| PASSAGE |
......
Without the burden of regulation, bureaucracy, the ingrained power cultures that exist within large organisations that hold back progress these submissions show truly innovative approaches to change.
 
Closer to home, I’ve steered that level of creative disruption in healthcare. Looking back, one of the reasons why we’d been so successful was that we were able to disrupt the existing power relationships. We brought the ambition and the style of a much larger corporate entity, but with the dexterity of a small business. That isn’t the only difference. As a small business, we had an entirely different attitude to risk management.
 
In my experience of working within corporate environments, risk is often a taboo area. For example, established hierarchies have perpetuated a pecking order today that is an expression of a management culture or style that existed five years before sometimes ten years before. Even through transformation, change in leadership has a minimal impact in shifting the attitudes of a whole system. As new personalities with big ambitions and plans join the team, often the culture softens their edges; often it's imperceptible but the change is there. Smaller environments without those power structures can be disproportionately disruptive, especially if they leverage their agile approach to change from one area to another.
Another pattern I see is a paradoxical attachment to an outcome. Sometimes determination to achieve an outcome without attachment to the process gives a project extra creative impetus. Similarly, where teams are attached to progress and not an outcome – that is, if they succeed or fail they will have grown, they can be more likely to take risks and to dare. Both are hugely empowering to the teams involved and not necessarily a natural approach in a corporate environment.
......
| RECORDS SUPPLIED |
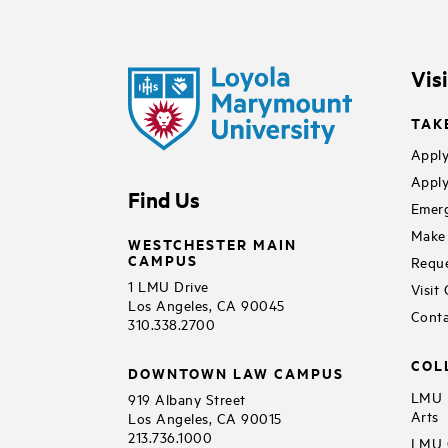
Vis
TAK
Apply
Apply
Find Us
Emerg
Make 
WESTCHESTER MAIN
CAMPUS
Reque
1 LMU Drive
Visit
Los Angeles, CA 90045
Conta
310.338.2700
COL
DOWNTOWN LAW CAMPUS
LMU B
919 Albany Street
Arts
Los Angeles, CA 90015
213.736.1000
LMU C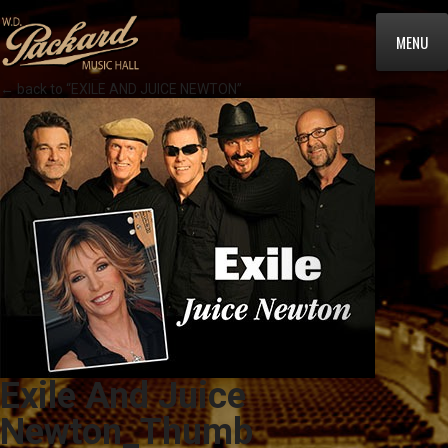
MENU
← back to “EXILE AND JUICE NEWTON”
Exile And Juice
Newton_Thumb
......
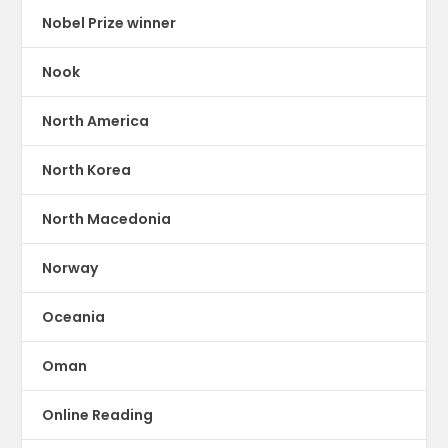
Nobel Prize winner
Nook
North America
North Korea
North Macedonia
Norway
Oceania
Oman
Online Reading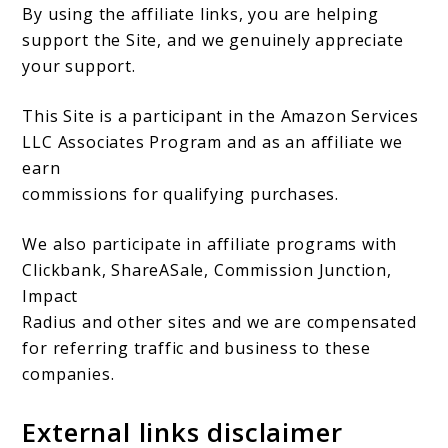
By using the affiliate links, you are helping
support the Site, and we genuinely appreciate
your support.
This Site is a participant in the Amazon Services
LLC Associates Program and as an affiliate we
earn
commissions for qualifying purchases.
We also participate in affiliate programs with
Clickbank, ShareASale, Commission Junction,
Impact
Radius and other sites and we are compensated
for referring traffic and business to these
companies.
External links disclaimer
......
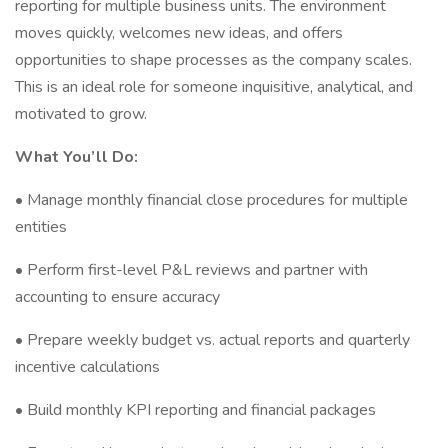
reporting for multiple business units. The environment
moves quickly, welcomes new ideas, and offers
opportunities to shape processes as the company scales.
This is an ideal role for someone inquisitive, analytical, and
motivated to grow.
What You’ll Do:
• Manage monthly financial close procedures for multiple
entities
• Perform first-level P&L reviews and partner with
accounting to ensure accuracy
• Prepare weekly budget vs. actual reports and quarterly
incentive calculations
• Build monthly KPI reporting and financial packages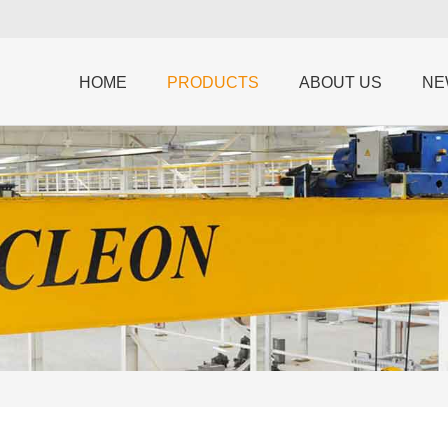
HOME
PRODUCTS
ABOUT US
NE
......
| QUESTIONS |
a) In the passage on risk and corporate culture, swap "pecking order" for "ranking" and write out the part from "In my experience" to "area to another.".
b) Answer these from the passage on risk and corporate culture:
(i) What did the small business bring, along with the dexterity of a small business?
(ii) How long ago might the management culture behind today's pecking order have existed?
(iii) Teams attached to progress rather than an outcome are more likely to do what?
c) Extend the passage on risk and corporate culture with new material following its last sentence.
The data have no connection to the passage on risk and corporate culture.

| ANSWERS FOR THE EXERCISE |
a)
In my experience of working within corporate environments, risk is often a taboo area. For example, established hierarchies have perpetuated a ranking today that is an expression of a management culture or style that existed five years before sometimes ten years before. Even through transformation, change in leadership has a minimal impact in shifting the attitudes of a whole system. As new personalities with big ambitions and plans join the team, often the culture softens their edges; often it's imperceptible but the change is there. Smaller environments without those power structures can be disproportionately disruptive, especially if they leverage their agile approach to change from one area to another.

b)
(i) The ambition and the style of a much larger corporate entity.
(ii) Five years before, sometimes ten years before.
(iii) Take risks and dare.

c)
 

So how do I advise senior leaders to build a culture around innovation?

 
Generally, I build a picture of exponential growth. It’s a concept that stretches what is possible and opens up new opportunities. It also applies evolutionary learning that embraces (and compounds) trial and error. In this realm, leaders are stimulated by what could be achieved and challenged about the elements that need to change in terms of creativity, diversity, and failure to reach those goals. When managers manage rather than lead it can reinforce a fear of stepping out of line, challenging, failing rather than learning and growing. In exponential leadership, the stakes are higher but there is an acknowledged reward in the growth process itself and the significant progress that is made even if the target isn’t reached.
 

Aiming for 10x better does require bold thinking but can outstrip those who settle for 10% better.

 
Looking back at some of the submissions I can certainly see those traits of finding a new path and the rewards are very clear.